Carolyn had called to ask me to join them in front of Willard Straight Hall where she had bumped into my old friend Rob Hellman. It was time for my annual walk through the campus store, which was jam-packed with alumni buying every type of Cornell junk they could find. After a short water break it was time for me to get to my luncheon and Wee Stinky Glen as Carolyn and the girls headed uphill to some function John wanted to attend on the Ag Quad.

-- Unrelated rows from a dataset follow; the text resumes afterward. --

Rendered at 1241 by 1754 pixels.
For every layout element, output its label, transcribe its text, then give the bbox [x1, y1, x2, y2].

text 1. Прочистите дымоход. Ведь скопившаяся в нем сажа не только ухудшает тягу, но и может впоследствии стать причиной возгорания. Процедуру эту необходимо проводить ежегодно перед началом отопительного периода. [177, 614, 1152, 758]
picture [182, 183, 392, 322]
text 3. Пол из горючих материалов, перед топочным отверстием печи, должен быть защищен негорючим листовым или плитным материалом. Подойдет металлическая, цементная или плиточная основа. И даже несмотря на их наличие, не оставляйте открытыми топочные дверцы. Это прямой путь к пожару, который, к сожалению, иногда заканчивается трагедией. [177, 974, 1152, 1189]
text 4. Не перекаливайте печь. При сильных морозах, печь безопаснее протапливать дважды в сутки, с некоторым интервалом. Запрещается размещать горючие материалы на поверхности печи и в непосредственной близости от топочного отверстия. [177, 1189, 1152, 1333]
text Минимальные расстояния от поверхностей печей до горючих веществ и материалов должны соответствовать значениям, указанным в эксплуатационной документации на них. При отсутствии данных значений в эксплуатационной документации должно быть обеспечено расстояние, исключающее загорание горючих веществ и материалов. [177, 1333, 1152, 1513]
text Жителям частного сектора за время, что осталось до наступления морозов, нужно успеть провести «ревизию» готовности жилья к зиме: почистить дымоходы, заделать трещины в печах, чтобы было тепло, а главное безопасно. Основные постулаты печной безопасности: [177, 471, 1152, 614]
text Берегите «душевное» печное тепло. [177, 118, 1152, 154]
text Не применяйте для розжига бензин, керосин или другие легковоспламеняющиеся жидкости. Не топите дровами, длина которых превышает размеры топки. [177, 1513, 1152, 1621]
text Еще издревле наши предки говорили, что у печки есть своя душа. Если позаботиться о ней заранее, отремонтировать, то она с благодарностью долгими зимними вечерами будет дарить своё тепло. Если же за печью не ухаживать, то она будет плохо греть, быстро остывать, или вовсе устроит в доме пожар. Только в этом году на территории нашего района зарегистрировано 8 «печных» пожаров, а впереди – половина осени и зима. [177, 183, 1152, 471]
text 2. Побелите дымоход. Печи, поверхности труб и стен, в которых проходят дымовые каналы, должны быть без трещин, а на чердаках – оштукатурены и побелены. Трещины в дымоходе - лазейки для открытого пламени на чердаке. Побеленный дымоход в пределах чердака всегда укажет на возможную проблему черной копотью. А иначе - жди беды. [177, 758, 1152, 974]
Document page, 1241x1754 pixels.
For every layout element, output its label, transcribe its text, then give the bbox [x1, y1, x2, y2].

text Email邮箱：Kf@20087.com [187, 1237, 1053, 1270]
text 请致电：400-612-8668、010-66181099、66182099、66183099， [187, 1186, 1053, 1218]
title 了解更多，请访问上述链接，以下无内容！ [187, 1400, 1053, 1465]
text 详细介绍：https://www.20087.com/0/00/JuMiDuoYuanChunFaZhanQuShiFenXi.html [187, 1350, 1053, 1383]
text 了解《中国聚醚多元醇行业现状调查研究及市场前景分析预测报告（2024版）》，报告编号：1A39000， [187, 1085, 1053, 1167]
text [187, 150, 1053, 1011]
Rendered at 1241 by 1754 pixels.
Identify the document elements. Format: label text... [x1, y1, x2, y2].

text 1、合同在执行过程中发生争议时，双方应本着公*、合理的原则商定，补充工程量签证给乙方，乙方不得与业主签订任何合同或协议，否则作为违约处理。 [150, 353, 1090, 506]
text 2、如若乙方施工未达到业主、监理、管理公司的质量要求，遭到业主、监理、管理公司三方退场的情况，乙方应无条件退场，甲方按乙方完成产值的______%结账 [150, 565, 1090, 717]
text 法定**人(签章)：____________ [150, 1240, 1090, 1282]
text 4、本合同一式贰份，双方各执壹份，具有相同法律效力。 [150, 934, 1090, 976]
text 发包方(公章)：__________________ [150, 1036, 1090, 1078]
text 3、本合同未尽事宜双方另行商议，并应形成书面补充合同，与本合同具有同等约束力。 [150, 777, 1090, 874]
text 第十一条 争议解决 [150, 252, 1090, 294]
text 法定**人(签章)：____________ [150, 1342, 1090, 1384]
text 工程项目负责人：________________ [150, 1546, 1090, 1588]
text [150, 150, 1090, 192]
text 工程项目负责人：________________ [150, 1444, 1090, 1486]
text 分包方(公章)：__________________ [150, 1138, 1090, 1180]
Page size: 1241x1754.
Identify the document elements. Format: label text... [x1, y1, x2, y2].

For some reason, the buffet lunch offered by the Johnson School consisted of several vegan dishes, plus a chicken breast. It was actually a good healthy lunch, but it’s always fun to try and eat with plastic silverware on paper plates on tables and chairs set up on a grassy lawn that may or may not be designed to hold up against one’s weight. When the Dean stood up to give recognition to the attending classes, he started with our class of 1976 since it was the 50th year class. He called out nine names of class members who were supposed to be in attendance and three of us stood up and we’re actually there. After the obvious jokes about low attendance, they pulled us away to take a class photo. As we were standing around, thinking about all of this, two other class members showed up and asked if they had missed the photo. We managed to convince the photo team to take another swing at this and in so doing, increased our class attendance record by 67%.

My afternoon was spent in the lounge at Statler Hall, where I met up with half a dozen old fraternity pals who were a year behind me in school. It was great seeing them for the first time in over 50 years. We whiled away the afternoon until it was time for them to go to their dinner and me to go to mine. I had put a jacket and fresh dress shirt in the car so I changed discreetly in the parking lot and was all set to finish a very long 15 hour day on campus and putting another reunion gathering on the record books.

There’s a particular combination of intellectual seriousness, rugged natural beauty, and slight isolation that defines the Cornell experience. The campus rewards exploration — it’s the kind of place that looks different in every season, and genuinely spectacular in October when the gorge foliage turns.